The bank is working on several fronts to combat corruption, Zoellick said, by promoting “doing business” practices that would eliminate opportunities for graft, developing a working group across regions within the bank, working to recover stolen assets and talking with government ministers about the problem. “Our role is not just to catch corruption, our role is to prevent it. The people who suffer the most are the poor,because they lose out to those with power who can steal,” he told Emerging Markets.
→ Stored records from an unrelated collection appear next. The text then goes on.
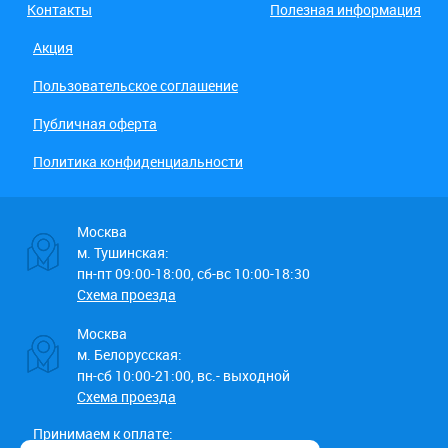
Контакты
Полезная информация
Акция
Пользовательское соглашение
Публичная оферта
Политика конфиденциальности
Москва
м. Тушинская:
пн-пт 09:00-18:00, сб-вс 10:00-18:30
Схема проезда
Москва
м. Белорусская:
пн-сб 10:00-21:00, вс.- выходной
Схема проезда
Принимаем к оплате: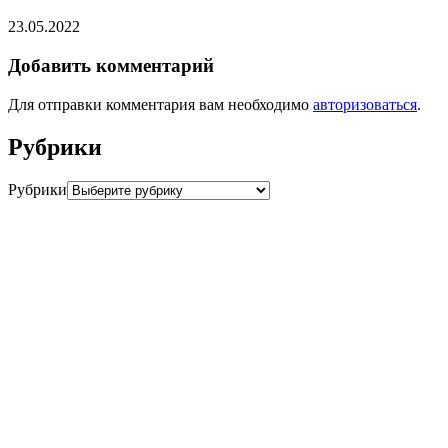
23.05.2022
Добавить комментарий
Для отправки комментария вам необходимо
авторизоваться
.
Рубрики
Рубрики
Boosting staff morale is another of challenges Zoellick faces, after his predecessor Paul Wolfowitz was forced to resign in a prolonged scandal about bank hiring and salary practices. Zoellick is acting to energize the staff, he says. “The way to get an institution back on track is to focus on its mission and give people a lot of drive,” Zoellick said. “I’ve been very encouraged by staff response,” he added. The 24-member Development Committee, chaired by Agustin Carstens, finance minister of Mexico, gave Zoellick and the 10,000-strong Bank staff the mandate to concentrate their efforts on poverty reduction and other priorities outlined by Zoellick earlier this weekend.

Some committee members focused on the Bank’s responsibility towards middle income countries (MICs), to which Zoellick has pledged to pay more attention. Brazil’s finance minister Guido Mantega said at a news conference yesterday that economic growth in the MICs is lower than desired.

Concentration of income has intensified in most of 54 countries examined in a new survey. In only a few countries, Brazil included, has income distribution improved, he added, citing World Bank figures. On the other hand, the Bank was criticised by campaigners for failing to address its central goal of reducing poverty. The development committee deliberations offered “no concrete results that will lead to poverty reduction,” Oxfam International said in a statement yesterday.

Oxfam commended recapitalization of the International Development Association by Bank donors, but urged that donor countries should “use their money to leverage meaningful reform”. The Bank must stop attaching loan conditions that push for privatization and liberalisation, Oxfam urged.